イスラエルとパレスチナは目下憎しみに満ち満ちた仲が、どうやらイスラエルの譲歩により50年越しの不信関係がやっと和解の糸口が見え始めたと思ったら、パレスチナの独立運動の一環として、皮肉にもハマスという名のイスラエルに最も敵対心の強いグループが主導権を握り、ますます両国の関係は見えにくくなった。

 微妙な関係は清算されていない。しかし臓器提供の話が出来たのは意外と両国から生まれたのだ。イスラエル軍によってわが子を殺されたパレスチナ父母の決断が、大きな反響を生んでいる。息子の死の悲しみと怒りをのり越え、イスラエルの病院に息子の臓器を提供することを決断したのである。

 殺害されたのは、パレスチナ自治区のヨルダン川西岸ジェニンに住んでいたアフマド・アルハテイブ君(12歳)。イスラエル軍が3日、現地でイスラム過激派を討伐したさなか、プラスチック製のおもちゃの銃を持っていたため、誤認したイスラエルの兵士に頭と腹を撃たれた。イスラエル北部の病院に運ばれたが、2日後に息を引き取った。

 病院側から臓器提供を打診されたアフマド君の両親は、「一人の命を救うのにイスラエルもパレスチナ人も関係ない。世界に平和のメッセージを伝えたい」と臓器提供を決断。アフマド君の臓器の移植手術が6日、イスラエル国内で行われた。肝臓は生後6ケ月の幼児と56歳の女性に、心臓は五年間、移植手術を待ち望んでいた12歳の少女に移植されるなど、計6人のイスラエル人患者の命を救う事になった。暴力の応酬が続くイスラエル、パレスチナの人々の間の対立感情は根深い。

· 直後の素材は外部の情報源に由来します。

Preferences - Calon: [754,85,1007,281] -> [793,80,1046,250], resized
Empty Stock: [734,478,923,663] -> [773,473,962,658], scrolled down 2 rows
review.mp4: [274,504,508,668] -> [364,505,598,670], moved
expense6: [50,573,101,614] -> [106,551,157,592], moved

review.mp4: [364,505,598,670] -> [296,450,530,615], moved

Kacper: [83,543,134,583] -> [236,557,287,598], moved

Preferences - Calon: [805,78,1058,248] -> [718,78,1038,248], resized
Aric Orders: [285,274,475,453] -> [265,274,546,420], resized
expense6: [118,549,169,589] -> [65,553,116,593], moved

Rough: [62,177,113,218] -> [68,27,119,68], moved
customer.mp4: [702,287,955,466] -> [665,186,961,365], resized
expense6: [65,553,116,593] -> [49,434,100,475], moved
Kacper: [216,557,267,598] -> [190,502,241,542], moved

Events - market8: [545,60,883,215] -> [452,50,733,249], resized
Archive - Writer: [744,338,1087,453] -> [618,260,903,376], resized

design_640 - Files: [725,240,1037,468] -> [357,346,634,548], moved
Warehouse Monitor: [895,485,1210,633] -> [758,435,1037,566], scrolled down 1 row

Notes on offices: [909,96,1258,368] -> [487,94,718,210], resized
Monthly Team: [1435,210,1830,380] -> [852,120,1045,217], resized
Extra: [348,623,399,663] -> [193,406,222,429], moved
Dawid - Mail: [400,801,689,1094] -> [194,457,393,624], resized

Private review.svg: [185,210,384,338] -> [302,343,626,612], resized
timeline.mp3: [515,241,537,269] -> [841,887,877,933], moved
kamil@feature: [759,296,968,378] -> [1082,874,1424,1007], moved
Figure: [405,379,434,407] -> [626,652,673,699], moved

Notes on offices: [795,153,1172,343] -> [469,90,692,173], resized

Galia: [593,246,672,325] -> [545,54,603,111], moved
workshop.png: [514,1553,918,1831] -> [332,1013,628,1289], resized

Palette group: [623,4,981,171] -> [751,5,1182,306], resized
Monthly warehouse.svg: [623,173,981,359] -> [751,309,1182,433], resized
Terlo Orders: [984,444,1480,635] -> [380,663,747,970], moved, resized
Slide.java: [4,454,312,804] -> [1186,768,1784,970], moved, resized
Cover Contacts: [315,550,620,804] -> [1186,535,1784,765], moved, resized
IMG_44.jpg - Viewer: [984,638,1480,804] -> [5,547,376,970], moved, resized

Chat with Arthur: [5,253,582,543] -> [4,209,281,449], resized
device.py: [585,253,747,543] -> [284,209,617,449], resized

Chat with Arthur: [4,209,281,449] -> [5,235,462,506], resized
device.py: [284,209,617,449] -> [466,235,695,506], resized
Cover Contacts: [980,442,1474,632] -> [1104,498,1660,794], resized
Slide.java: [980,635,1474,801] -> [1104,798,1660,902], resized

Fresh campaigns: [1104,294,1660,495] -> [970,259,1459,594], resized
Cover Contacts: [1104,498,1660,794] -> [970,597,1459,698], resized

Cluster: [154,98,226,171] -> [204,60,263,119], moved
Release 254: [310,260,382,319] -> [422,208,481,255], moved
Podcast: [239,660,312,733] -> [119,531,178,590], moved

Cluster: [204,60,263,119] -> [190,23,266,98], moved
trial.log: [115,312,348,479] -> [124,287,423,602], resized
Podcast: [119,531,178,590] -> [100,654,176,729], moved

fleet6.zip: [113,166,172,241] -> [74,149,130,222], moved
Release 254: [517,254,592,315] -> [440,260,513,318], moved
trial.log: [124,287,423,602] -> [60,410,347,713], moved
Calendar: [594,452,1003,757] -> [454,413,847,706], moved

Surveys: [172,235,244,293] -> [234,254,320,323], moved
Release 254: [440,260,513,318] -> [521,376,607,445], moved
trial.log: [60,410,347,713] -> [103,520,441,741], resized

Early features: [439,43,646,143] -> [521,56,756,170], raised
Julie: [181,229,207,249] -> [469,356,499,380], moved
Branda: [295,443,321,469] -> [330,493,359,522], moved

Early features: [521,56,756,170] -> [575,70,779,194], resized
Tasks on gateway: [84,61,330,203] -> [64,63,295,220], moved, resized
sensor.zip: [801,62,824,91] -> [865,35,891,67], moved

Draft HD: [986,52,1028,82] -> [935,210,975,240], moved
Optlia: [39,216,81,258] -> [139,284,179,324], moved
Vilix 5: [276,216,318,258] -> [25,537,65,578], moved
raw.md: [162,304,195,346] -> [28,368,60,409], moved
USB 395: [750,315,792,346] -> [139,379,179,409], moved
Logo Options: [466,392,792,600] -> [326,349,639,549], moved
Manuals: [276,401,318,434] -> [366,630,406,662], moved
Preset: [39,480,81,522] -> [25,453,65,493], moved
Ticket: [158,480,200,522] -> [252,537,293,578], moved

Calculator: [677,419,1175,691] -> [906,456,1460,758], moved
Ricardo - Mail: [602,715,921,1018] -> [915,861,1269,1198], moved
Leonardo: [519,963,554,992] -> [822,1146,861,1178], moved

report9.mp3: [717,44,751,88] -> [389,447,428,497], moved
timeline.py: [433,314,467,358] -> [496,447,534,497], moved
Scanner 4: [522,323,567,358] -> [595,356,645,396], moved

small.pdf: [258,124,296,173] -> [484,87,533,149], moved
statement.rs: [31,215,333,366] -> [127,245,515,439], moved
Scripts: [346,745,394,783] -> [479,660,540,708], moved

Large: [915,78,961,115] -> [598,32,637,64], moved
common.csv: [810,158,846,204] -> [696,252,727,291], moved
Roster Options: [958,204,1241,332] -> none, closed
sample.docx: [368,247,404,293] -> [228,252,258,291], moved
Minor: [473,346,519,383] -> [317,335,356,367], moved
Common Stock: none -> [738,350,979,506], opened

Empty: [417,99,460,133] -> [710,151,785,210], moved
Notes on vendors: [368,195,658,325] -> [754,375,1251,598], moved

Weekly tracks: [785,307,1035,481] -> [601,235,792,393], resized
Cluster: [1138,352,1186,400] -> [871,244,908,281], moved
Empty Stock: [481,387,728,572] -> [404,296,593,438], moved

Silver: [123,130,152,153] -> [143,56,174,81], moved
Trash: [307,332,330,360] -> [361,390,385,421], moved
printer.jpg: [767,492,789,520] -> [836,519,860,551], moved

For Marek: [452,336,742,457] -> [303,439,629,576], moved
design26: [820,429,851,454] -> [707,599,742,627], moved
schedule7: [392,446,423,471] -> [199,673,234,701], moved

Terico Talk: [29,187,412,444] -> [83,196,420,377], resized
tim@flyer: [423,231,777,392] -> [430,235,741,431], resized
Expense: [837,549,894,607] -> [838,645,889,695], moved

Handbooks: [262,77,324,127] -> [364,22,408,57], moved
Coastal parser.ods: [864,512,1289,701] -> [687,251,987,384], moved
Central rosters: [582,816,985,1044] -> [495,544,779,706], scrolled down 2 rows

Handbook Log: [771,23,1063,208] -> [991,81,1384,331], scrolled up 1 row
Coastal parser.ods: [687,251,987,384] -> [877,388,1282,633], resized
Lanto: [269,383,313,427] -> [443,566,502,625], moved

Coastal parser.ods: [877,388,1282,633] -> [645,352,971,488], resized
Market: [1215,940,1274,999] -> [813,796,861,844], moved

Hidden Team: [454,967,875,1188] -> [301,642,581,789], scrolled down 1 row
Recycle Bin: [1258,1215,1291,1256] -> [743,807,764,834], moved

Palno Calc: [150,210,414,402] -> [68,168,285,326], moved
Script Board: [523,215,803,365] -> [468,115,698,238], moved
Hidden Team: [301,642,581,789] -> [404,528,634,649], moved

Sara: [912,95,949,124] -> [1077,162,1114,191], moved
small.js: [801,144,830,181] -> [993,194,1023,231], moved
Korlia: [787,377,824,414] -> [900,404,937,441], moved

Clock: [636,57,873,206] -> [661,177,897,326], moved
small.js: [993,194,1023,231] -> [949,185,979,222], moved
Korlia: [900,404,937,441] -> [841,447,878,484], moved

 アフマド君の死は、新たな暴力の引き金ともなったはずだ。しかし、両親はその道を選ばなかった。少年の命はイスラエル人6人の体の中で生き続ける。
なんと美しい人間味のある話ではないか。ES細胞とは異なる話題だが、日本国内では臓器提供者が少なく、15歳以下の子供の内臓は提供の対象にならない制限がある。

パレスチナの戦士 パレスチナの戦士

 両親が寄付金をお願いして、アメリカの病院で治療を受ける話題はよくあるが、ES細胞と同じく、日本では移植手術も、ままならない実情を見るとき、道尚遠い感じがする。臓器移植の技術は、しっかりしたものがありながら、国内でままならぬ現状を見るとき、このような勇気と決断を賛美したいと思った。ドナーつまり臓器提供者は意外と少なく、提供を待っている患者数は増えるばかりだという。医学の道は進み、現在の医学で全てが解決することはないが、ドナーの出現を多くの患者が待ち望んでいるのは事実なのだ。

 日本で発達しない原因の一つに、宗教上の問題がありそうだ。大体の人が宗教的な点で遺体を焼き場で親しい人々に見守られながら、焼却し後日遺骨を埋葬することが普通だ。
積極的にドナーとして、遺体を提供する習慣が無いのが普通だ。特に若い人が事故、その他の理由で亡くなった場合、積極的に提供する理解と習慣をつけてほしいものだ。

 一時韓国でES細胞の実験が成功したというニュースが流れ、世界中の学者が注目したが結局事実無根だったと言う結果になり、残念な話になったが、いずれこの実験も成功するようになるだろう。理屈はよく理解できないが、自分自身のES細胞から、全ての治療が可能になると言う話だ。

 一日も早く完成してほしいものだ。やがて医術が解決できる時代が来ることを願い、現在の段階での見事なエピソードを伝えたい。国会で若手の議員が目下実現すべく条件を緩和する条件をつけるよう運動を始めている様子だ。是非とも実現に向けて活動するよう、まさに祈るような気持ちである。